EL CONVENIO DE COLABORACIÓN HISPANO-FRANCÉS DE 1765. Por Víctor Manuel Galán Tendero.

19.01.2023 16:53

 

                Acabada la guerra de los Siete Años, España y Francia mantuvieron su alianza frente a una fortalecida Gran Bretaña, a la espera de una ocasión para la revancha. El 29 de septiembre de 1765, las cortes de Madrid y de Versalles firmaron un convenio de colaboración policial harto elocuente.

                Las fronteras entre los reinos ocasionaban un sinfín de pleitos jurisdiccionales en la Europa del Antiguo Régimen, incluso entre reinos que compartían el mismo titular coronado, algo de lo que se aprovecharon numerosos delincuentes. En vista de ello, las dos grandes potencias borbónicas quisieron ponerle solución.

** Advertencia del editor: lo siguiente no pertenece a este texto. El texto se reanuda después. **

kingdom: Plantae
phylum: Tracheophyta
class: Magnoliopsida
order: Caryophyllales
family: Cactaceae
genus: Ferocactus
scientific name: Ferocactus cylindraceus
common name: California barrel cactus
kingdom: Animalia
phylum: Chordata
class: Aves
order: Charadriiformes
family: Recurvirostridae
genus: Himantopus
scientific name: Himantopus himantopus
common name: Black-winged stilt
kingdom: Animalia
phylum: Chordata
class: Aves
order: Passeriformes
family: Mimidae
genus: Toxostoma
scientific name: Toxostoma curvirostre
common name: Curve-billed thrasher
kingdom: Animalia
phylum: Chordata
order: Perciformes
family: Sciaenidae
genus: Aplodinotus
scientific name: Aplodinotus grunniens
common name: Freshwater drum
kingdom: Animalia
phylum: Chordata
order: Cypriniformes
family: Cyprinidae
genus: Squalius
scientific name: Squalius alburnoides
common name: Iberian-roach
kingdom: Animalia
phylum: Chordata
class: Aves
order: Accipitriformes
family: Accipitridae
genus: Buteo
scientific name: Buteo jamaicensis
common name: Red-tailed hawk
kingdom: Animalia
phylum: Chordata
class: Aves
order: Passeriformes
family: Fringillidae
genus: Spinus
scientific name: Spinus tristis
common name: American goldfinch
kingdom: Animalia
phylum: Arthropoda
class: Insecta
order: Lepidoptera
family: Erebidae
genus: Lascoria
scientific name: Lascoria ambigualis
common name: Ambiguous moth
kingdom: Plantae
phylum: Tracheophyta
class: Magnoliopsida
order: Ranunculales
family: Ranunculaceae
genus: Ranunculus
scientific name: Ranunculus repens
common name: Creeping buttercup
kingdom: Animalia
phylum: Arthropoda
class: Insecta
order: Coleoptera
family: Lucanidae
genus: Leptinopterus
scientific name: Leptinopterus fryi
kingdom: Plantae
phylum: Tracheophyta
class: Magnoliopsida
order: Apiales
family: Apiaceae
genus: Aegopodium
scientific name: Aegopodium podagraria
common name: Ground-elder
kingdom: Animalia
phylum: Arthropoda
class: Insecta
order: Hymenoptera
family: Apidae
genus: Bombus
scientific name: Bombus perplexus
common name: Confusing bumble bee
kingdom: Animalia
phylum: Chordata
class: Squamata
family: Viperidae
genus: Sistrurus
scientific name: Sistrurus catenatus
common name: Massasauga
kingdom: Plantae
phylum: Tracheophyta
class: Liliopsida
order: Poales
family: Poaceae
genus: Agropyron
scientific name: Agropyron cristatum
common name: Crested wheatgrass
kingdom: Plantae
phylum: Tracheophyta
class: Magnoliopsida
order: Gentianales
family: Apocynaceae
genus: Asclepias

                Se acordó, en consecuencia, que los desertores de unidades de caballería o de los dragones que buscaran asilo para tomar nuevo partido fueran devueltos al reino donde prestaban servicio, sin olvidarse de restituir todo su equipamiento militar.

                También se extraditarían los delincuentes, aunque se acogieran a un recinto sagrado. Los efectos que hubieran robado se entregarían igualmente.

                Aunque las órdenes de obedecer el convenio se enviaron a todos los municipios de ambas monarquías, las autoridades militares de los puntos fronterizos extremarían todo lo concerniente a las restituciones de personas a extraditar. No era la primera vez que entre dos monarquías se establecían esta clase de convenios, pero la coincidencia de objetivos y de enemigos la facilitó en aquel entonces.          

                Fuentes.

                ARCHIVO HISTÓRICO MUNICIPAL DE REQUENA.

                Actas municipales de 1766, nº. 3257.